Records excerpted from a collection

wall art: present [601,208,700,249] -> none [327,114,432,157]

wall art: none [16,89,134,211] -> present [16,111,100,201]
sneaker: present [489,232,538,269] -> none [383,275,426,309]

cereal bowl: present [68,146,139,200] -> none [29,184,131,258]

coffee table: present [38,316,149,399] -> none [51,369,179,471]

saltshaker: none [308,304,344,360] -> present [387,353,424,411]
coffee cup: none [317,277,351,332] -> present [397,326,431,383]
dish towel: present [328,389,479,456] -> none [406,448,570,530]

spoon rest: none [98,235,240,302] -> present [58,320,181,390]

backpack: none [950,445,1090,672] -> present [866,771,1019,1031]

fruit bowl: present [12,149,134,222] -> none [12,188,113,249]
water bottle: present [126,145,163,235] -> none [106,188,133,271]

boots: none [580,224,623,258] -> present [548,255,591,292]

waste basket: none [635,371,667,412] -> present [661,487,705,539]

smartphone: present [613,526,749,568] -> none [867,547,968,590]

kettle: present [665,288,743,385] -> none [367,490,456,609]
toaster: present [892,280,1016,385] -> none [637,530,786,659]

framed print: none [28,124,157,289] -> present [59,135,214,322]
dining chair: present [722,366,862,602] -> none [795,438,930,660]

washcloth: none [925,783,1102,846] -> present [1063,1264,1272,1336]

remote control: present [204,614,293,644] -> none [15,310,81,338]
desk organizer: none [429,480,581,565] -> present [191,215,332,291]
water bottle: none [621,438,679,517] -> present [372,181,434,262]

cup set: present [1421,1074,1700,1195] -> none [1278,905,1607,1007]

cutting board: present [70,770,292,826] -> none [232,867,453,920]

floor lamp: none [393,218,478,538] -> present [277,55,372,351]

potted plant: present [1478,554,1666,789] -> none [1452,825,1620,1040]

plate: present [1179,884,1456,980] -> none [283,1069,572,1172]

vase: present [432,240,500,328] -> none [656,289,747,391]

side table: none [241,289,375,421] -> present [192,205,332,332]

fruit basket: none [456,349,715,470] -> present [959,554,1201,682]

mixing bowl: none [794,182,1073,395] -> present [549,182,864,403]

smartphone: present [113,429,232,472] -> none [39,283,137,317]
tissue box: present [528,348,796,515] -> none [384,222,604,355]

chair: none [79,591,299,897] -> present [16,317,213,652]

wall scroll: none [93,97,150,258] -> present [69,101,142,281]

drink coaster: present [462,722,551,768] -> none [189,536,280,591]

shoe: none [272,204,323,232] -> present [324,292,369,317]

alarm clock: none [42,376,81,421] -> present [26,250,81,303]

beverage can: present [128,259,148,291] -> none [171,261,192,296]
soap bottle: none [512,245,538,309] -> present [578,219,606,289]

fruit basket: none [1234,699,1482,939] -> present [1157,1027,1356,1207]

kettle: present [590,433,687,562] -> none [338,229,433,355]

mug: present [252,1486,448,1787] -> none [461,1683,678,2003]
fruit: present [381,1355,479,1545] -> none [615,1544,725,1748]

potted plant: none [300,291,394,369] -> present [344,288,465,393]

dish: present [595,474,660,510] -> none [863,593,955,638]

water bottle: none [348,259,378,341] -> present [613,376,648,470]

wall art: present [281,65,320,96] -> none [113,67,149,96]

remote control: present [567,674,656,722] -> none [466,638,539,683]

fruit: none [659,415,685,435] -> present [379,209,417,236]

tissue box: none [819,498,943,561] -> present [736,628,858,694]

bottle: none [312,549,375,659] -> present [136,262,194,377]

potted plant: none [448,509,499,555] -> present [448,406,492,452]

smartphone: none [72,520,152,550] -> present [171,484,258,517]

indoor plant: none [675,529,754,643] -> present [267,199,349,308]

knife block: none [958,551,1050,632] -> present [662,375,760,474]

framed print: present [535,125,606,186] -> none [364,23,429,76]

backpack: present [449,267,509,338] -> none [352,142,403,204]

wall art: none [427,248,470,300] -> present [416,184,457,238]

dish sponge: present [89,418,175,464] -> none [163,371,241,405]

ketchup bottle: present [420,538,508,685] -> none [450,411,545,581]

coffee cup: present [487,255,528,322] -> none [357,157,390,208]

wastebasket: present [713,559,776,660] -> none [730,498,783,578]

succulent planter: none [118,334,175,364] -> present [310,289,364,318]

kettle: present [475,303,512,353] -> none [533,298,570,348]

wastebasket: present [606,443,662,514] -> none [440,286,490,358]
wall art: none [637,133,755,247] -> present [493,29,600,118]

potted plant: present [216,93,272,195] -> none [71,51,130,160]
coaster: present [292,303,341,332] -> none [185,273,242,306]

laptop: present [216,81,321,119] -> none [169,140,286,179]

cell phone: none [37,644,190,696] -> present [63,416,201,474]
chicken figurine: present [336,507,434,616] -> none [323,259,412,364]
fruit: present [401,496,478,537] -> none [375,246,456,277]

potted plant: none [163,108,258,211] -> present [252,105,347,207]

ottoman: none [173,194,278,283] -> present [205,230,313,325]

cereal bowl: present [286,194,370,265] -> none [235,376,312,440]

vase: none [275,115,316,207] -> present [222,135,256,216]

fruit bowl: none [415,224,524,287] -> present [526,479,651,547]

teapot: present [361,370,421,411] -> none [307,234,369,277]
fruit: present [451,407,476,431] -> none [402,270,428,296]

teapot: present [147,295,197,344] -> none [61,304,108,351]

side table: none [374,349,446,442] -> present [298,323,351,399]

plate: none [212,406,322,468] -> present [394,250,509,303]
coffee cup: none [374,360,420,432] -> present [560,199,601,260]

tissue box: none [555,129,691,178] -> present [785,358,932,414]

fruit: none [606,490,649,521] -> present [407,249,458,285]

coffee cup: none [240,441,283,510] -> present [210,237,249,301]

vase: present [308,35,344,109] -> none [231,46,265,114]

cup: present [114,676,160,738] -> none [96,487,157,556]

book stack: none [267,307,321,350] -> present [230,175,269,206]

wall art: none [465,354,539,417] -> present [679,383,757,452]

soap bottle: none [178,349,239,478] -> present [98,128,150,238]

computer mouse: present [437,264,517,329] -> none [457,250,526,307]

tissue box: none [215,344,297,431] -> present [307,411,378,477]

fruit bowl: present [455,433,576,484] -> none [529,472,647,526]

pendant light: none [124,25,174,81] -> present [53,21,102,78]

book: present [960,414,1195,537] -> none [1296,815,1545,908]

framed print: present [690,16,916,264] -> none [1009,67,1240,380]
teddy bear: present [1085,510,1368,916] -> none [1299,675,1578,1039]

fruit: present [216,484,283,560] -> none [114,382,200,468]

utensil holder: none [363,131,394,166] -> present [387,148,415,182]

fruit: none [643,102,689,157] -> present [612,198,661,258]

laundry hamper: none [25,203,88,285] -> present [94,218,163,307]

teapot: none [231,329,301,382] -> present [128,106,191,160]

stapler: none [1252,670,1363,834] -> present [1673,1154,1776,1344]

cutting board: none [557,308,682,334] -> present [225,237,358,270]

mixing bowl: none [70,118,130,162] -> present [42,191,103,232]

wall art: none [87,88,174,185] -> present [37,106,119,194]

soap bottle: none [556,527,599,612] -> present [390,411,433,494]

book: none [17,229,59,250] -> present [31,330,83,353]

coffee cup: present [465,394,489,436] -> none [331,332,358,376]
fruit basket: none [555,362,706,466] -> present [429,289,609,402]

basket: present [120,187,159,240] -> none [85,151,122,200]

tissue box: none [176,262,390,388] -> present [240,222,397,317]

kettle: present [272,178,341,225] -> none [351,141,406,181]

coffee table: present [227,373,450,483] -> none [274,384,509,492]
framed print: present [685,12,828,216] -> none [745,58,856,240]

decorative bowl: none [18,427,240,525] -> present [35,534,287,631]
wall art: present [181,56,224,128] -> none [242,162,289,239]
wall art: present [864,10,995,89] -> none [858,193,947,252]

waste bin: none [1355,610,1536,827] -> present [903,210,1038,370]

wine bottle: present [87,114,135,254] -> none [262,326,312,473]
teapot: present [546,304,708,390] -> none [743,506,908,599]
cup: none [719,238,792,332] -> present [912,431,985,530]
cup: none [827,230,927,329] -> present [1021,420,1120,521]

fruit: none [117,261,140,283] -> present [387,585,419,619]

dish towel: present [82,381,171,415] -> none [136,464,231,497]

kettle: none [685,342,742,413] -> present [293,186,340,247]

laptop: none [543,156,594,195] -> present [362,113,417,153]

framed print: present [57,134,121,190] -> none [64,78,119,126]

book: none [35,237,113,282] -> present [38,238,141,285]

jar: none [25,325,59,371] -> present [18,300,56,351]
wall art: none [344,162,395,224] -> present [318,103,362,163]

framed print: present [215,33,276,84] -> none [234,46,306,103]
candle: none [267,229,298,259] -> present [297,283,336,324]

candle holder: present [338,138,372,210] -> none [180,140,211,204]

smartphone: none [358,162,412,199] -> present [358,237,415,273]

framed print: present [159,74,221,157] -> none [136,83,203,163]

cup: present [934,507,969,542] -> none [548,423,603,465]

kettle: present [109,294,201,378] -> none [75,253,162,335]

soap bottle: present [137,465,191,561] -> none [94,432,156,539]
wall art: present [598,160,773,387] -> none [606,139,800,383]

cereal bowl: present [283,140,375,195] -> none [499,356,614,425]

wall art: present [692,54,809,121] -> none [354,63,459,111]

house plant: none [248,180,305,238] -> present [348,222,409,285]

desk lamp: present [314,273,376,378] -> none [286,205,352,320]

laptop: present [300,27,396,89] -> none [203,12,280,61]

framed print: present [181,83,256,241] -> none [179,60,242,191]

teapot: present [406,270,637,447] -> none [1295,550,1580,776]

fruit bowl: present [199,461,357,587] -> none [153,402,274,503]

| Task brief |
Where the word "mixing" shows up in a line of the entries above, copy that line.

| Exercise response |
mixing bowl: none [794,182,1073,395] -> present [549,182,864,403]
mixing bowl: none [70,118,130,162] -> present [42,191,103,232]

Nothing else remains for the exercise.